Background: Suicide and depressive disorders are strongly associated, yet not all depressed patients commit suicide. Genetic factors may partly explain this difference. We investigated whether variation at the tryptophan hydroxylase-2 (TPH2) gene and its 5' upstream region may predispose to suicide in major depressive disorder (MDD) and whether this predisposition is mediated by impulsive-aggressive behaviors (IABs).
Methods: We genotyped 14 single nucleotide polymorphisms (SNPs) in 259 depressed subjects, 114 of which committed suicide while depressed. Phenotypic assessments were carried out by means of proxy-based interviews. Single-marker and haplotype association analyses were conducted. Differences in behavioral and personality traits according to genotypic variation were investigated, as well as genetic and clinical predictors of suicide.

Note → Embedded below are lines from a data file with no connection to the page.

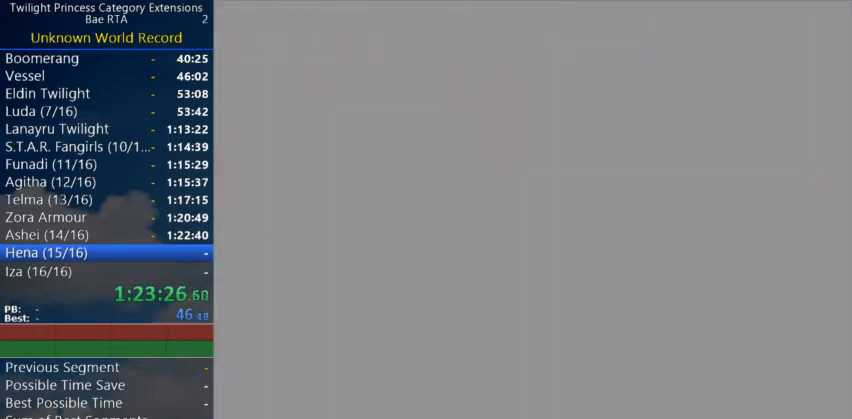
Gameplay with a controller (Nintendo layout); each line is a JSON object with the inputs held at the frame after it. "events" lists button and stick changes between this image and that frame as [ms after this image, input, new state], when the widget could be followed in between. Not read: L3 R3.
{"buttons": [], "left_stick": "up", "right_stick": "center", "events": [[333, "left_stick", "up"]]}
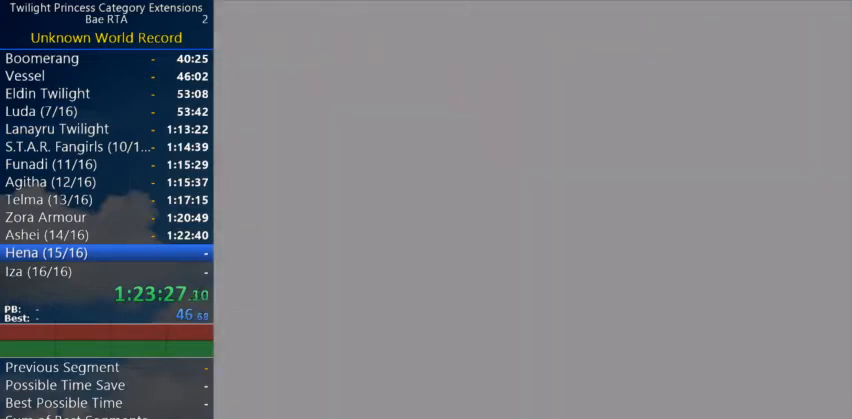
{"buttons": [], "left_stick": "up", "right_stick": "center", "events": []}
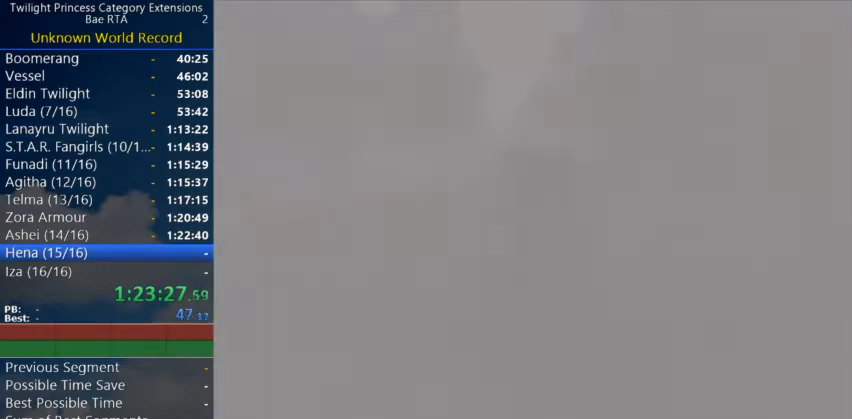
{"buttons": [], "left_stick": "up", "right_stick": "center", "events": []}
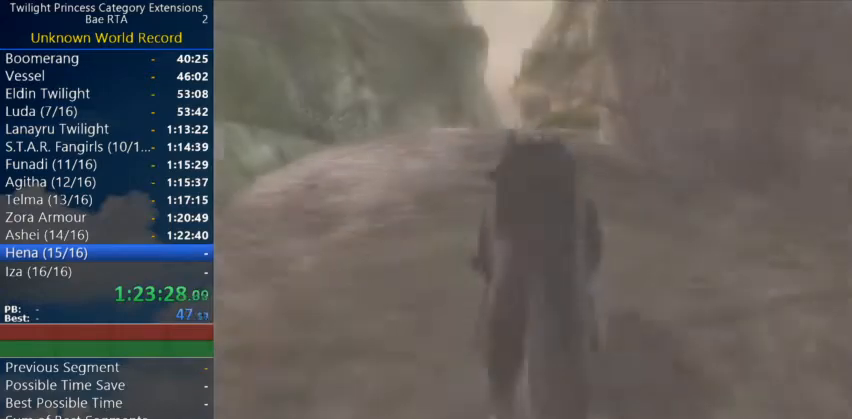
{"buttons": [], "left_stick": "up", "right_stick": "center", "events": [[133, "A", "down"], [200, "A", "up"], [267, "A", "down"], [333, "A", "up"]]}
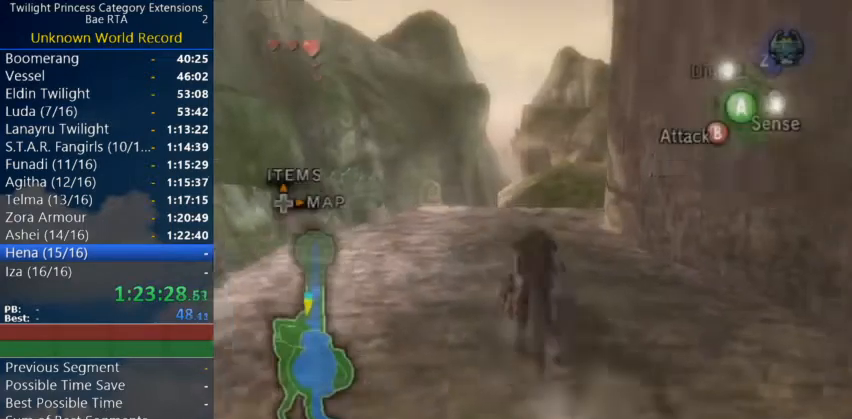
{"buttons": ["A"], "left_stick": "up", "right_stick": "center", "events": [[67, "A", "down"], [100, "A", "up"], [200, "A", "down"], [233, "A", "up"], [333, "A", "down"], [367, "A", "up"], [467, "A", "down"]]}
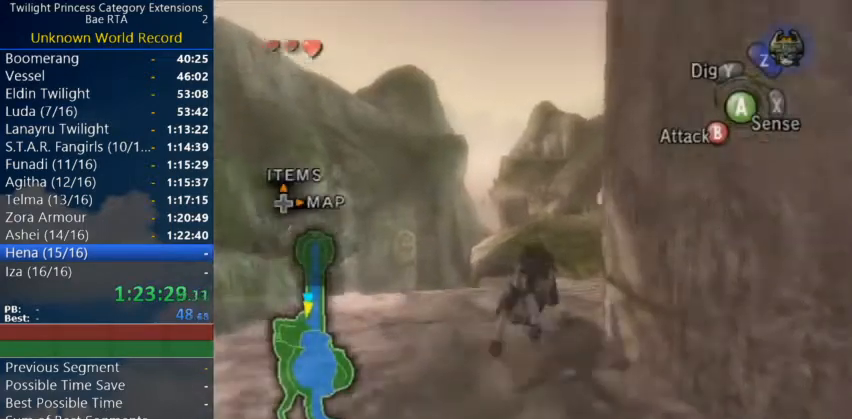
{"buttons": [], "left_stick": "up", "right_stick": "center", "events": [[33, "A", "up"], [100, "A", "down"], [200, "A", "up"], [267, "A", "down"], [333, "A", "up"], [400, "A", "down"], [467, "A", "up"]]}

Results: We found two upstream and two intronic SNPs associated with suicide. No direct effect of these variants was observed on IABs. However, a slight association with reward dependence scores was found. Controlling for suicide risk factors, two SNPs (rs4448731 and rs4641527) significantly predicted suicide, along with cluster B personality disorders and family history of suicide.
Conclusions: The TPH2 gene and its 5' upstream region variants may be involved in the predisposition to suicide in MDD; however, our findings do not support the role of IABs as mediators.